* _YOUR INSTRUCTIONS_
Copy out the full listing below, replacing every "cheminée" with "poêle" and keeping everything else the same.

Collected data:
[Start of Attachment]

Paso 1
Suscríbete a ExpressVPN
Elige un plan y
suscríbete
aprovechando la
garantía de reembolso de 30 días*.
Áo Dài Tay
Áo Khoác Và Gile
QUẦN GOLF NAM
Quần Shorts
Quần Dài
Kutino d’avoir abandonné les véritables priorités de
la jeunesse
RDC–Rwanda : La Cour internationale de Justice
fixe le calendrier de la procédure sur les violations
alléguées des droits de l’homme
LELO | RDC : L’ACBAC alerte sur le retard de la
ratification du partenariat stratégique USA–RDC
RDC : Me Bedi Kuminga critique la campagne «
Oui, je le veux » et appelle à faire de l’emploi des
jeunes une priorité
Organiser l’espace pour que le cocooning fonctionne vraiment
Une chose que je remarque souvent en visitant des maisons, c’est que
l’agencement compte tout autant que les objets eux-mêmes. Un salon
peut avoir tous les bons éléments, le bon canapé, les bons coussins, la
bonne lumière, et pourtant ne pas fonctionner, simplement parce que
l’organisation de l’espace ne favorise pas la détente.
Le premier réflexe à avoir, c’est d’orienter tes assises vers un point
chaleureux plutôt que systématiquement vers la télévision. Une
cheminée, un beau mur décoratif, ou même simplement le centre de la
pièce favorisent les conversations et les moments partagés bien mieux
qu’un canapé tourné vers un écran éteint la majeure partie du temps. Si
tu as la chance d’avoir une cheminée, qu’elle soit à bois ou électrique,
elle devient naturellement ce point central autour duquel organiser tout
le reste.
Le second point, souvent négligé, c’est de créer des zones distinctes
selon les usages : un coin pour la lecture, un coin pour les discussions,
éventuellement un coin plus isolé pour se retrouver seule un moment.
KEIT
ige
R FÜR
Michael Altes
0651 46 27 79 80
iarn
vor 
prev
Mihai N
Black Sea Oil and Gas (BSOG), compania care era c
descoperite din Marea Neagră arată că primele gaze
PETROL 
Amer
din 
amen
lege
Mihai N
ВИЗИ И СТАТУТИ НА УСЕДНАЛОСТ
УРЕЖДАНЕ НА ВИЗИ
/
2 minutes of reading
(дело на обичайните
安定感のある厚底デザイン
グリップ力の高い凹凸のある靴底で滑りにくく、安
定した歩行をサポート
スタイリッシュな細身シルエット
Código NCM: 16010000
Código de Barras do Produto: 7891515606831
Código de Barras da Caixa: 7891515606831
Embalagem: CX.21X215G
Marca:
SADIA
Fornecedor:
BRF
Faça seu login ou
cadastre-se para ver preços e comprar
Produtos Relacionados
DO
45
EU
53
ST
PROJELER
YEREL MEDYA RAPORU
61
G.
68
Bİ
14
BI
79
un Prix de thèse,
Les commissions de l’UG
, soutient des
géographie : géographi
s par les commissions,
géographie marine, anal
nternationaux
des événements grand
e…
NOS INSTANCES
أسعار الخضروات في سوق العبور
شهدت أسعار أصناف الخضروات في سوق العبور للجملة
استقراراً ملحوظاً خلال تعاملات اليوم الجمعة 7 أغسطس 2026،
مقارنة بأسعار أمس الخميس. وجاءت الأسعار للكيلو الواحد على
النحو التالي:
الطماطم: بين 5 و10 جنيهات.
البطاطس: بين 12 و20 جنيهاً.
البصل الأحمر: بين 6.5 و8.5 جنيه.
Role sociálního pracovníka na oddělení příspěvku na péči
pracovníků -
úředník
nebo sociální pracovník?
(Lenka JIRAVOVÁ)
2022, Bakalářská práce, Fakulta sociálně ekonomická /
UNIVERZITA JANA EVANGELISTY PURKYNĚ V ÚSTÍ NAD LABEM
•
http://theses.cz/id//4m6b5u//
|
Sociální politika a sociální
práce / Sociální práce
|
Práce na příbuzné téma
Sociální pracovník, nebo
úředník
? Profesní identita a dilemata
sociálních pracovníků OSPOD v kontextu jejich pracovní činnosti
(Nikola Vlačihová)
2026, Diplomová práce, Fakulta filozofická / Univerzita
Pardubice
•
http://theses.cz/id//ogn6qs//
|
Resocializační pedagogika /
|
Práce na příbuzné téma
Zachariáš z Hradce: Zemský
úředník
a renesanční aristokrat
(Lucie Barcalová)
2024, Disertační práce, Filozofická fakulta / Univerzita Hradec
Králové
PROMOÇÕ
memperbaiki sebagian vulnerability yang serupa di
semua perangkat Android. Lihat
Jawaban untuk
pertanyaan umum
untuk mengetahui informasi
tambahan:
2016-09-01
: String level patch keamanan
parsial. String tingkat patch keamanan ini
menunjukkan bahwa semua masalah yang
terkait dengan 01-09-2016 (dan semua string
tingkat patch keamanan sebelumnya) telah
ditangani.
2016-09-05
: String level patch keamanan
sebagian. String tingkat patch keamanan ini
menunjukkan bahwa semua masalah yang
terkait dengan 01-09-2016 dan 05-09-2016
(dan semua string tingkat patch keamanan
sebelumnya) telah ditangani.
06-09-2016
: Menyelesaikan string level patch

[End of Attachment]

* _ANSWER FOR THE TASK_
Paso 1
Suscríbete a ExpressVPN
Elige un plan y
suscríbete
aprovechando la
garantía de reembolso de 30 días*.
Áo Dài Tay
Áo Khoác Và Gile
QUẦN GOLF NAM
Quần Shorts
Quần Dài
Kutino d’avoir abandonné les véritables priorités de
la jeunesse
RDC–Rwanda : La Cour internationale de Justice
fixe le calendrier de la procédure sur les violations
alléguées des droits de l’homme
LELO | RDC : L’ACBAC alerte sur le retard de la
ratification du partenariat stratégique USA–RDC
RDC : Me Bedi Kuminga critique la campagne «
Oui, je le veux » et appelle à faire de l’emploi des
jeunes une priorité
Organiser l’espace pour que le cocooning fonctionne vraiment
Une chose que je remarque souvent en visitant des maisons, c’est que
l’agencement compte tout autant que les objets eux-mêmes. Un salon
peut avoir tous les bons éléments, le bon canapé, les bons coussins, la
bonne lumière, et pourtant ne pas fonctionner, simplement parce que
l’organisation de l’espace ne favorise pas la détente.
Le premier réflexe à avoir, c’est d’orienter tes assises vers un point
chaleureux plutôt que systématiquement vers la télévision. Une
poêle, un beau mur décoratif, ou même simplement le centre de la
pièce favorisent les conversations et les moments partagés bien mieux
qu’un canapé tourné vers un écran éteint la majeure partie du temps. Si
tu as la chance d’avoir une poêle, qu’elle soit à bois ou électrique,
elle devient naturellement ce point central autour duquel organiser tout
le reste.
Le second point, souvent négligé, c’est de créer des zones distinctes
selon les usages : un coin pour la lecture, un coin pour les discussions,
éventuellement un coin plus isolé pour se retrouver seule un moment.
KEIT
ige
R FÜR
Michael Altes
0651 46 27 79 80
iarn
vor 
prev
Mihai N
Black Sea Oil and Gas (BSOG), compania care era c
descoperite din Marea Neagră arată că primele gaze
PETROL 
Amer
din 
amen
lege
Mihai N
ВИЗИ И СТАТУТИ НА УСЕДНАЛОСТ
УРЕЖДАНЕ НА ВИЗИ
/
2 minutes of reading
(дело на обичайните
安定感のある厚底デザイン
グリップ力の高い凹凸のある靴底で滑りにくく、安
定した歩行をサポート
スタイリッシュな細身シルエット
Código NCM: 16010000
Código de Barras do Produto: 7891515606831
Código de Barras da Caixa: 7891515606831
Embalagem: CX.21X215G
Marca:
SADIA
Fornecedor:
BRF
Faça seu login ou
cadastre-se para ver preços e comprar
Produtos Relacionados
DO
45
EU
53
ST
PROJELER
YEREL MEDYA RAPORU
61
G.
68
Bİ
14
BI
79
un Prix de thèse,
Les commissions de l’UG
, soutient des
géographie : géographi
s par les commissions,
géographie marine, anal
nternationaux
des événements grand
e…
NOS INSTANCES
أسعار الخضروات في سوق العبور
شهدت أسعار أصناف الخضروات في سوق العبور للجملة
استقراراً ملحوظاً خلال تعاملات اليوم الجمعة 7 أغسطس 2026،
مقارنة بأسعار أمس الخميس. وجاءت الأسعار للكيلو الواحد على
النحو التالي:
الطماطم: بين 5 و10 جنيهات.
البطاطس: بين 12 و20 جنيهاً.
البصل الأحمر: بين 6.5 و8.5 جنيه.
Role sociálního pracovníka na oddělení příspěvku na péči
pracovníků -
úředník
nebo sociální pracovník?
(Lenka JIRAVOVÁ)
2022, Bakalářská práce, Fakulta sociálně ekonomická /
UNIVERZITA JANA EVANGELISTY PURKYNĚ V ÚSTÍ NAD LABEM
•
http://theses.cz/id//4m6b5u//
|
Sociální politika a sociální
práce / Sociální práce
|
Práce na příbuzné téma
Sociální pracovník, nebo
úředník
? Profesní identita a dilemata
sociálních pracovníků OSPOD v kontextu jejich pracovní činnosti
(Nikola Vlačihová)
2026, Diplomová práce, Fakulta filozofická / Univerzita
Pardubice
•
http://theses.cz/id//ogn6qs//
|
Resocializační pedagogika /
|
Práce na příbuzné téma
Zachariáš z Hradce: Zemský
úředník
a renesanční aristokrat
(Lucie Barcalová)
2024, Disertační práce, Filozofická fakulta / Univerzita Hradec
Králové
PROMOÇÕ
memperbaiki sebagian vulnerability yang serupa di
semua perangkat Android. Lihat
Jawaban untuk
pertanyaan umum
untuk mengetahui informasi
tambahan:
2016-09-01
: String level patch keamanan
parsial. String tingkat patch keamanan ini
menunjukkan bahwa semua masalah yang
terkait dengan 01-09-2016 (dan semua string
tingkat patch keamanan sebelumnya) telah
ditangani.
2016-09-05
: String level patch keamanan
sebagian. String tingkat patch keamanan ini
menunjukkan bahwa semua masalah yang
terkait dengan 01-09-2016 dan 05-09-2016
(dan semua string tingkat patch keamanan
sebelumnya) telah ditangani.
06-09-2016
: Menyelesaikan string level patch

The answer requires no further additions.